Dale Penny @ the Corporation for National and Community Service
If I told you of a human-made environmental crisis so widespread that it threatened many of the places we hold dear, a dilemma that has spurred controversial commentaries from those in the media and divergent responses from government, you’d say I was referring to climate change. And you would be wrong.
Much like climate change, however, this threat is hard for the average person to see and even more difficult to understand. And it started over 60 years ago.
That’s when writer Bernard DeVoto penned his infamous column, “Let’s Close Our National Parks,” in Harper’s Magazine. The post-war Baby Boom was well underway, families were flocking to national parks, and DeVoto called for closing these public lands before they are “loved to death.”
A Vassar College student was so alarmed by this notion that she used her senior thesis to propose a better idea: a Student Conservation Corps modeled after the old Civilian Conservation Corps. Upon graduation, Liz Putnam spent two years pursuing her concept and, in 1957, the Student Conservation Association (SCA) was born.
As a young person, Liz saw a solution and that solution was other young people, united in service. Liz started a movement, as over the years nearly 75,000 SCA members have helped to protect our national parks, state forests, and local communities, and many more have volunteered with the youth corps that followed.
Twenty years ago, when AmeriCorps was launched, SCA signed on as a founding partner. Over the past two decades, close to 18,000 young people have strengthened our environment through SCA AmeriCorps national service programs.

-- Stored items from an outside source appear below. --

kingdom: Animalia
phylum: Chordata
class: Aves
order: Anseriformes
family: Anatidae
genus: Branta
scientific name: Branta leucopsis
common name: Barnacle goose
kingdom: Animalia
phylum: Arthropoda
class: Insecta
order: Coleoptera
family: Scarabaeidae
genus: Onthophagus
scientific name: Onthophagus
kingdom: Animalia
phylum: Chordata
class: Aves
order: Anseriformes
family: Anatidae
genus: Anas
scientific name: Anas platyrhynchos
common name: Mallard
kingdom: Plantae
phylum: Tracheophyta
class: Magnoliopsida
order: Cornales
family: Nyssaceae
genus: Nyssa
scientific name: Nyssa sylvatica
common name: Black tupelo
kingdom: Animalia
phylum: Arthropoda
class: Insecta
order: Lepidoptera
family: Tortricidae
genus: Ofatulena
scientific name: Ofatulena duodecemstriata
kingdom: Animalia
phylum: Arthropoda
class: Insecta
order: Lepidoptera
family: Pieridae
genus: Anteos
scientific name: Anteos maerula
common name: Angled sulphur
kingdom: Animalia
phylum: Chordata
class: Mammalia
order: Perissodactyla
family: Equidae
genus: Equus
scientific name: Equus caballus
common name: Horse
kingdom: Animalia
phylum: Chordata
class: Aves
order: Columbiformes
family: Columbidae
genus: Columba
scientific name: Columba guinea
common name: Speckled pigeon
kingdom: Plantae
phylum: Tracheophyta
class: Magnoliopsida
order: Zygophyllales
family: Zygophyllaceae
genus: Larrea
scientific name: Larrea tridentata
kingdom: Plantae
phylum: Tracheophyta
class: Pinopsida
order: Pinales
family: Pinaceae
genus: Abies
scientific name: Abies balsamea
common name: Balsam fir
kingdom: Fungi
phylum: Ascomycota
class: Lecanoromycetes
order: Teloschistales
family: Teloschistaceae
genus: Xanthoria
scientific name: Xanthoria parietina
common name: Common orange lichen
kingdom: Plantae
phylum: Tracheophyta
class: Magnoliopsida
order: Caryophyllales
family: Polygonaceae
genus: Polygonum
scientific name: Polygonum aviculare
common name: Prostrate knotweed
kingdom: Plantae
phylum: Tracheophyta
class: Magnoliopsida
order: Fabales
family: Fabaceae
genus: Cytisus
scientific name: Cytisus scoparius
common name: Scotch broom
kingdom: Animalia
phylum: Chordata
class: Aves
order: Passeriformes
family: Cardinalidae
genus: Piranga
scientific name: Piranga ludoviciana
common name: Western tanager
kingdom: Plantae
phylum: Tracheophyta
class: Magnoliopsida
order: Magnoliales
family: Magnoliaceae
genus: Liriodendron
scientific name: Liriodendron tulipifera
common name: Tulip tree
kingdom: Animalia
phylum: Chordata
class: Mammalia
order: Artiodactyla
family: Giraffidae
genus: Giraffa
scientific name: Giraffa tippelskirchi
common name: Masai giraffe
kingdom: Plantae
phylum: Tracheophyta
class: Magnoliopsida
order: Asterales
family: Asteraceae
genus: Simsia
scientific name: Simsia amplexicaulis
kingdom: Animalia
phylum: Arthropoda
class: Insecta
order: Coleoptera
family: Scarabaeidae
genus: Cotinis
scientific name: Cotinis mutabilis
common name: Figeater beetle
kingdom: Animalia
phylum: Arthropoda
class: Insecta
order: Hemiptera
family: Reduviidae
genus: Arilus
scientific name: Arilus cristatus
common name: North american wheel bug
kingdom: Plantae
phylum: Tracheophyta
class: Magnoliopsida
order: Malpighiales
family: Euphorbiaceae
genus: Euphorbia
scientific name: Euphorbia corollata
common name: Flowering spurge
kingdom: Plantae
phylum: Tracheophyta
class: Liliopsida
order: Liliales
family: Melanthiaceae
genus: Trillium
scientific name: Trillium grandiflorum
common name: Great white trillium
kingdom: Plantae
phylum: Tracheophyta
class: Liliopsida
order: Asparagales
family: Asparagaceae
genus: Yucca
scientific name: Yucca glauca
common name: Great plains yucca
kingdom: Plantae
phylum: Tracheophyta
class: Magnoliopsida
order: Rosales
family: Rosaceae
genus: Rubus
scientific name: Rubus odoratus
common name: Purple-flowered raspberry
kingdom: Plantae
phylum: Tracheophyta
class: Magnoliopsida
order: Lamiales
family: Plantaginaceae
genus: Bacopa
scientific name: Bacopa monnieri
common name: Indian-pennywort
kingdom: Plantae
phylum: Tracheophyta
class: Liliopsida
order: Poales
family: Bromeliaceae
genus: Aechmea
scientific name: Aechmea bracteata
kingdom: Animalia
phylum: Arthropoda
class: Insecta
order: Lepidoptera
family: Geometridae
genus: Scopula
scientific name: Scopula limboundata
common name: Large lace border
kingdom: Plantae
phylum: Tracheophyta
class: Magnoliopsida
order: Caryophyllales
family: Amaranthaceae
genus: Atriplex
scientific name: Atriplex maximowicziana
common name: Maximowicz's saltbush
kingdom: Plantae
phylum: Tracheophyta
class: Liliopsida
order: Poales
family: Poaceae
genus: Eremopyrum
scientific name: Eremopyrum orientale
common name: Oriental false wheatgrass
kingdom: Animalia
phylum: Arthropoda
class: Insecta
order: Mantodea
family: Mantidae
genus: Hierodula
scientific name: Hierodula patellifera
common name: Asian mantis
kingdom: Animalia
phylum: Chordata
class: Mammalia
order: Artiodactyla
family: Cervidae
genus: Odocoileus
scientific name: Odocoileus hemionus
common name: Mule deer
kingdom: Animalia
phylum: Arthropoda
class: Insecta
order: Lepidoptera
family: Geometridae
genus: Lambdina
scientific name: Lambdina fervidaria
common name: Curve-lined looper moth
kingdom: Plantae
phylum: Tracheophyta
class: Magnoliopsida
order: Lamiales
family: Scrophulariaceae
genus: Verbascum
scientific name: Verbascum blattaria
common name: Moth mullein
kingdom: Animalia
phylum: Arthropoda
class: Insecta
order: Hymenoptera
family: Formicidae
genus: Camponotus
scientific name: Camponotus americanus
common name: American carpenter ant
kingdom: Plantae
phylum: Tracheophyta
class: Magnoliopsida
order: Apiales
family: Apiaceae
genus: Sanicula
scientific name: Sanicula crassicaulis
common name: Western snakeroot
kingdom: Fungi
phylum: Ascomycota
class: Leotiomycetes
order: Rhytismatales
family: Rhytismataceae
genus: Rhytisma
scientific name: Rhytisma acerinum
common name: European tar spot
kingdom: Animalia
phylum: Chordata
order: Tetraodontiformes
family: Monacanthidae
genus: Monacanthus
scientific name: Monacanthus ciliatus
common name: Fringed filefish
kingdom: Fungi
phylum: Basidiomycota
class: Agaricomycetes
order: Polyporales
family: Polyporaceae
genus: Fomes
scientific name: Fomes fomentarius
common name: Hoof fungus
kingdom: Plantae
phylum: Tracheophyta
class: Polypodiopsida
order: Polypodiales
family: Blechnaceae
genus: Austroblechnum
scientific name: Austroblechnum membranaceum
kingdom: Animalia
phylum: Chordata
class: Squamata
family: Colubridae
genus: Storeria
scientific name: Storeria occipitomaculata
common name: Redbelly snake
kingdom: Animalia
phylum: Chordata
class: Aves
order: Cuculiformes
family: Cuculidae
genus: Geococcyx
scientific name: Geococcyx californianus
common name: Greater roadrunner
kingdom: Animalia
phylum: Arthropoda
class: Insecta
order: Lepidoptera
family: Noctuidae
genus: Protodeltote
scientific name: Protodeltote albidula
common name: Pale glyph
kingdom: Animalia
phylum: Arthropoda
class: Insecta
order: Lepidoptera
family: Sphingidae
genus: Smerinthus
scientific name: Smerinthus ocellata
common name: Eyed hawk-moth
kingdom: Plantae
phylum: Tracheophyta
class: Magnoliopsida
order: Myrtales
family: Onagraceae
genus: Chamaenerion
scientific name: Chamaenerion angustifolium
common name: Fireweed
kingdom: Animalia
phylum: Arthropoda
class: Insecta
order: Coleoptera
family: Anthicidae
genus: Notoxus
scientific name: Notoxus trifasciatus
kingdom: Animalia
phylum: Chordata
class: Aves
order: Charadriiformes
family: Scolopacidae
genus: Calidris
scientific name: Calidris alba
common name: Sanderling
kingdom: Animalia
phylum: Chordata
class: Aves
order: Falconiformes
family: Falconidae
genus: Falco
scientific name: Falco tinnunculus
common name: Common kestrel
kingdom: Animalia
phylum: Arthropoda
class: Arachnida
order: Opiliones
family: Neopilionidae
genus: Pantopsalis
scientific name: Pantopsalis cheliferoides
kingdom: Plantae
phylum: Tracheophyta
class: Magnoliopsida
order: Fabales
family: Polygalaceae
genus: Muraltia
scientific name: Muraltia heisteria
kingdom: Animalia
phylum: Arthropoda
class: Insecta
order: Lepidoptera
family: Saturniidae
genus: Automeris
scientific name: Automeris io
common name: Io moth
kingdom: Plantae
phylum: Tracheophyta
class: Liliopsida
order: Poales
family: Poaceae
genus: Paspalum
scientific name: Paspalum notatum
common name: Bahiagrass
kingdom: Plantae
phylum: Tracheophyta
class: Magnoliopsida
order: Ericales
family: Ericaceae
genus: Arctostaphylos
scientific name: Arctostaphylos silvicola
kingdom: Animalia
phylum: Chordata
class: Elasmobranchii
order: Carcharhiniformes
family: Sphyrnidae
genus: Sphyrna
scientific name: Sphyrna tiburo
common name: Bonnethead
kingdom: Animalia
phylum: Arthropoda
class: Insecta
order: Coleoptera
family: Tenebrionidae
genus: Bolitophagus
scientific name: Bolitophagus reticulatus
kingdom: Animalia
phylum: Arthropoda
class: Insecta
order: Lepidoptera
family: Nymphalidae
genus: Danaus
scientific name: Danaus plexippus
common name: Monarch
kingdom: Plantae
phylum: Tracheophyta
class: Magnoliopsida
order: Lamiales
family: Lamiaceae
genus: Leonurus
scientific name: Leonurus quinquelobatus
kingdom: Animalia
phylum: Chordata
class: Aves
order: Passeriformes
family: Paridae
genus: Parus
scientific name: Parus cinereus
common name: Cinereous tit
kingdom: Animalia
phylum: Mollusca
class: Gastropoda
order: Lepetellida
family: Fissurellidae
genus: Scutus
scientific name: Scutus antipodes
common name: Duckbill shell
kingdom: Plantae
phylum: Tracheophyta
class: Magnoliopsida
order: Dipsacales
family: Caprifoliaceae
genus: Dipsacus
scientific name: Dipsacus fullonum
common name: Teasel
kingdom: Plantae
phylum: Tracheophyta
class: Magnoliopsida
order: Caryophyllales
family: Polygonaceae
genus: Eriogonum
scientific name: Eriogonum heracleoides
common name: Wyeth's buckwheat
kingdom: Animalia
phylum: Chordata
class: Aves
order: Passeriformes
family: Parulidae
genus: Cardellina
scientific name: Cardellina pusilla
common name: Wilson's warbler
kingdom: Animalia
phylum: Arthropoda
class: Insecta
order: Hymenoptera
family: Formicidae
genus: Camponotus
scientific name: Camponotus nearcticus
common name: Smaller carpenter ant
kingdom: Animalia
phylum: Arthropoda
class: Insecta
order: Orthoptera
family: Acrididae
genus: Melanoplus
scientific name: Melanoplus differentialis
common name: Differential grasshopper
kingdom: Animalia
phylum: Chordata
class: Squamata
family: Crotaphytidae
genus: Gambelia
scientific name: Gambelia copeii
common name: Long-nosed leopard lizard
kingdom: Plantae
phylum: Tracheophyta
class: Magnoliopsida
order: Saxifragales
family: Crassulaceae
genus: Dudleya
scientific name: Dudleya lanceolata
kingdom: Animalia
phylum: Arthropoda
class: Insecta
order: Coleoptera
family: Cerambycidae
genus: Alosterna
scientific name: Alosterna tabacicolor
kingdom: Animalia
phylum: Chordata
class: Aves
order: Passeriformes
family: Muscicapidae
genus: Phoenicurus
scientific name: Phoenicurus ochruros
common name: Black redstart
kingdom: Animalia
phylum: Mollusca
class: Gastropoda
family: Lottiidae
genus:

A Partnership for the Planet
Yet even as we commemorate this historical milestone, we are looking to the future. A just-released United Nations report states climate change is affecting every corner of the globe. At the same time, consumption is climbing and young people are routinely disconnected from nature.
That’s why we annually deploy 1,500 SCA AmeriCorps members to hundreds of locations across the United States, from the edge of the Arctic Circle to the Florida Everglades. These young people understand the stresses our ecosystems and communities are under and want to ensure the planet they pass on is far healthier than the one they’re inheriting.